French President Emmanuel Macron said he would push for European Union regulation to ban social media for children under the age of 15 after a fatal stabbing at a school in eastern France, the latest such violent attack that left the country reeling.
Macron said in an interview late on Tuesday that he hoped to see results within the next few months.
"If that does not work, we will start to do it in France. We cannot wait," he told the France 2 public broadcaster, hours after a fatal stabbing at a middle school in Nogent, Haute-Marne.
Police questioned a 14-year-old student on Tuesday over the knifing of a 31-year-old school aide during a bag search for weapons.
The suspect "is a young man from a family where both parents work, who does not present any particular difficulties", Education Minister Élisabeth Borne said at the scene in Nogent.
"The young people are shocked," Borne said. "They are also very shocked to see that one of their classmates could commit such a horrific act. And this classmate was very well integrated in the middle school."
The incident follows a similar tragedy in April, when a student stabbed four classmates in western France, killing one.
Prime Minister Francois Bayrou on Tuesday said the government plans to test adding security gates at schools and to introduce more controls, especially on the internet, to prevent minors from buying blades.
Bayrou told parliament the incident was not an isolated case. Macron said social media was one of the factors to blame for violence among young people.
Writing on social media platform X after the interview, Macron said such regulation was backed by experts. "Platforms have the ability to verify age. Do it," he wrote.
Macron's comments come amid a wave of measures in countries around the world aimed at curbing social media use among children.
The attack came on the same day that a gunman in Austria killed at least nine people at a secondary school in the southern city of Graz. Police did not publicly identify the suspect, but Austrian media cited unconfirmed reports as saying he was a former pupil.

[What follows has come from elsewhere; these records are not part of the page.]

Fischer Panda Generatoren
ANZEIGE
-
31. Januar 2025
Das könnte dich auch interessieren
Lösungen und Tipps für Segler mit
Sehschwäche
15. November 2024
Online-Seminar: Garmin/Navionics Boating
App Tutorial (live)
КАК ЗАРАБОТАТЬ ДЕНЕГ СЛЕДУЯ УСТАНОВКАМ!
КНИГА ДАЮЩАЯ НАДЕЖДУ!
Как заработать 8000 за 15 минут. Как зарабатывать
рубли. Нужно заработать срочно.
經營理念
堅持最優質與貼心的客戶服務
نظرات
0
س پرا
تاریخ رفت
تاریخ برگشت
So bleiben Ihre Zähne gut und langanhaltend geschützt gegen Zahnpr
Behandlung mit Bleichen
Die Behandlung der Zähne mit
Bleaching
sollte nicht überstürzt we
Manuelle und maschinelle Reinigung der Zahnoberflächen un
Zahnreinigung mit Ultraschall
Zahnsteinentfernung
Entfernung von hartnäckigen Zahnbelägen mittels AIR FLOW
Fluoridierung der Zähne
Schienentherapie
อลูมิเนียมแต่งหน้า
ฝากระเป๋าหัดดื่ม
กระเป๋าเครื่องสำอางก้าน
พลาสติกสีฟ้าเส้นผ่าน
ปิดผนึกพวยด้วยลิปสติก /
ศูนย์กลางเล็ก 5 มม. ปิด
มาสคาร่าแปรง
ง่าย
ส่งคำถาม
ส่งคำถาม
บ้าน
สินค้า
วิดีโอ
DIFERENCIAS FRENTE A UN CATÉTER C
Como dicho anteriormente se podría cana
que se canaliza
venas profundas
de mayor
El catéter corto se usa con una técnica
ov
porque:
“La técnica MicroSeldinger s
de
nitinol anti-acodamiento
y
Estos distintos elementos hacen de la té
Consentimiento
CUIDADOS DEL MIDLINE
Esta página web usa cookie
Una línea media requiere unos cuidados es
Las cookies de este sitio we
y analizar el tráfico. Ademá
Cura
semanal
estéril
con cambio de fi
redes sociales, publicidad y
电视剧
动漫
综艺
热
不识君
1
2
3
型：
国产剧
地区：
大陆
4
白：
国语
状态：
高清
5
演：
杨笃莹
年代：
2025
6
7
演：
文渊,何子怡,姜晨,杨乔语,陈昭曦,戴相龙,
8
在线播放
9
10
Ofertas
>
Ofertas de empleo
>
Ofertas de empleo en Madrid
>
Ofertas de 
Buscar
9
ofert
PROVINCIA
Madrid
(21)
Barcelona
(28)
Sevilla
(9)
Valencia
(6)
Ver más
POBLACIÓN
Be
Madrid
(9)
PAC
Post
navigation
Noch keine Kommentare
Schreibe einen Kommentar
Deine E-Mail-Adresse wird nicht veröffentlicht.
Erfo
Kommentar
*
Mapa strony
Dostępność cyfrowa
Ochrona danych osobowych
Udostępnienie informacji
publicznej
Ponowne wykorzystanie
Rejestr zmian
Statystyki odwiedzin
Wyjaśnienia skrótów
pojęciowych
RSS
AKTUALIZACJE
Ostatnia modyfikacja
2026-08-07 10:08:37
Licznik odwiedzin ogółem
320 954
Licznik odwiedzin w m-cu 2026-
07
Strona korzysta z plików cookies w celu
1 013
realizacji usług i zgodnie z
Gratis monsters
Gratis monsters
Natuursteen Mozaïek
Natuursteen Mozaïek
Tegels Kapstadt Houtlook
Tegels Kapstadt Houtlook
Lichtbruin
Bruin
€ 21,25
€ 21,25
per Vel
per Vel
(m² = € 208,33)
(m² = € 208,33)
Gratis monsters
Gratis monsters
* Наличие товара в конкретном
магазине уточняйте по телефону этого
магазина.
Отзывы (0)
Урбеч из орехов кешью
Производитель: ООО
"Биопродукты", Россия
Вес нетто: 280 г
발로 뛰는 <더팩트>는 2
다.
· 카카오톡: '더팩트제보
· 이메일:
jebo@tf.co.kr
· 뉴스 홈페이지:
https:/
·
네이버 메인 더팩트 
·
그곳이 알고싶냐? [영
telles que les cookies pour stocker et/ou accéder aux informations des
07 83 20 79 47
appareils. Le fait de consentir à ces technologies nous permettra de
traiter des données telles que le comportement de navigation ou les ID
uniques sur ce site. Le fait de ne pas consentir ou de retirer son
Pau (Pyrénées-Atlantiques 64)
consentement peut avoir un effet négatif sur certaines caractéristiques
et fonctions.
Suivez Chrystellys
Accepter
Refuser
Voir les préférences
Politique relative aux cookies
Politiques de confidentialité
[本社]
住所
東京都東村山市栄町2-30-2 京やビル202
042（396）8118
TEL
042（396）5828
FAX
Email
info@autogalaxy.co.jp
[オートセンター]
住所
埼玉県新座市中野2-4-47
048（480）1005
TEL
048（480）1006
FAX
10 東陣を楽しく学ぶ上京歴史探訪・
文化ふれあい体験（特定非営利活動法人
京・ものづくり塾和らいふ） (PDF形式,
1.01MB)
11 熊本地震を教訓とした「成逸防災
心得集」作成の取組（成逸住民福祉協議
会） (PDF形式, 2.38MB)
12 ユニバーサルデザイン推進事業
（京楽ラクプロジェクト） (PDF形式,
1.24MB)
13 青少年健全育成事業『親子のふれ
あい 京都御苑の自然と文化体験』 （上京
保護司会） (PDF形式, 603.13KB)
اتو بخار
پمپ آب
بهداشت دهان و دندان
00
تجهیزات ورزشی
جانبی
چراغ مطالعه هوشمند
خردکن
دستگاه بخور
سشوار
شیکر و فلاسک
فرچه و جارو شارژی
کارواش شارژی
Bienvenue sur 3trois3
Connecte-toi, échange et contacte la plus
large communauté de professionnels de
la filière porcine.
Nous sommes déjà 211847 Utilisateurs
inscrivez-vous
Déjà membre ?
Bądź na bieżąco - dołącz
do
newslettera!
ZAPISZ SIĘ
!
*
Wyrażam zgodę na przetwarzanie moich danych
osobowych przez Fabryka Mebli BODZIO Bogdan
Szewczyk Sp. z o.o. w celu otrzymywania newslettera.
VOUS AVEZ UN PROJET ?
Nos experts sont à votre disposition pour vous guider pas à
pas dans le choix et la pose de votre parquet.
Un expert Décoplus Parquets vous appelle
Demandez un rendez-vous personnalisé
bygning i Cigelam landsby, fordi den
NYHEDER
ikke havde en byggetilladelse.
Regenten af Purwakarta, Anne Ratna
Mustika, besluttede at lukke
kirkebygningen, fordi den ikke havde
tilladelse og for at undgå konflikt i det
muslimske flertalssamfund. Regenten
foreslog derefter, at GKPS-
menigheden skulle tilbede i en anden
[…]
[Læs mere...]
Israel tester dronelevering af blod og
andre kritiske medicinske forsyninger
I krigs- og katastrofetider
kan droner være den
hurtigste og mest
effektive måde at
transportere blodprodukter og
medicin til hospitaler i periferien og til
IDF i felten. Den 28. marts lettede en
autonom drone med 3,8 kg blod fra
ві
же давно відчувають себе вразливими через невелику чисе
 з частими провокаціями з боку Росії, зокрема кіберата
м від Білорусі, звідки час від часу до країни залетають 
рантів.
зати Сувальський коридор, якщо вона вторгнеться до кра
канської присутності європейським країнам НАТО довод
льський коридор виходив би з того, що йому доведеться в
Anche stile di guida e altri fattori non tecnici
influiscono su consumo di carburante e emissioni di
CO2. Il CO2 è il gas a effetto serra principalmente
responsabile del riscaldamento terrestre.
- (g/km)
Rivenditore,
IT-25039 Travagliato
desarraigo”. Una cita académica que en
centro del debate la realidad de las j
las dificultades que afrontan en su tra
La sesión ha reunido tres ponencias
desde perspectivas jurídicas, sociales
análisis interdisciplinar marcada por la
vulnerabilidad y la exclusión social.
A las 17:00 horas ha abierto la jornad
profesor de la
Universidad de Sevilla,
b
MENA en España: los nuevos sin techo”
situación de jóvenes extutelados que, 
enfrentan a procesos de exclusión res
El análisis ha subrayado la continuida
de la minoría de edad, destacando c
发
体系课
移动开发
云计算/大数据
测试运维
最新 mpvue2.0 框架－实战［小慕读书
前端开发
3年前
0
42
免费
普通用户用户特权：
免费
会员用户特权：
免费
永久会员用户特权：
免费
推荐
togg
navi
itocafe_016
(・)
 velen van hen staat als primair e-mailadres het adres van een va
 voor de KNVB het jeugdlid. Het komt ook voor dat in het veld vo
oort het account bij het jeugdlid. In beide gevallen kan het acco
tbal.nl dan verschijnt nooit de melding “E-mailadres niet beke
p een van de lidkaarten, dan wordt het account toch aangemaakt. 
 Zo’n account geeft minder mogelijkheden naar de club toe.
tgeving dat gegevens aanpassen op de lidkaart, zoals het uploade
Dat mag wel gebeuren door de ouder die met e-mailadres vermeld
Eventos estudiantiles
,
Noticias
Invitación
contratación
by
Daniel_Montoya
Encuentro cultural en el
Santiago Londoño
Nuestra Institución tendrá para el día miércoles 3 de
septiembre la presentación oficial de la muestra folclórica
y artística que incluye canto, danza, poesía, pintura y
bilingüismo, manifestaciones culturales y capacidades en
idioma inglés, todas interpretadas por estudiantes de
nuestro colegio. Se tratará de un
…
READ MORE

Australia last year approved a social media ban for under-16s after an emotive public debate, setting a benchmark for jurisdictions around the world with one of the toughest regulations targeting Big Tech.
Although most social media do not allow children under 13 to use their platforms, a report by Australia's online safety regulator found children easily bypass such restrictions.
France has been shocked by attacks on teachers and pupils by other schoolchildren amidst a general rise in youth crime. In April, a student killed a girl and wounded several other pupils in a stabbing spree in the western city of Nantes.
Reports of bladed weapons in schools have jumped by 15 percent in the last year, according to government figures released in February. The education ministry said 6,000 checks in schools resulted in the seizure of 186 knives between March 26 and May 23.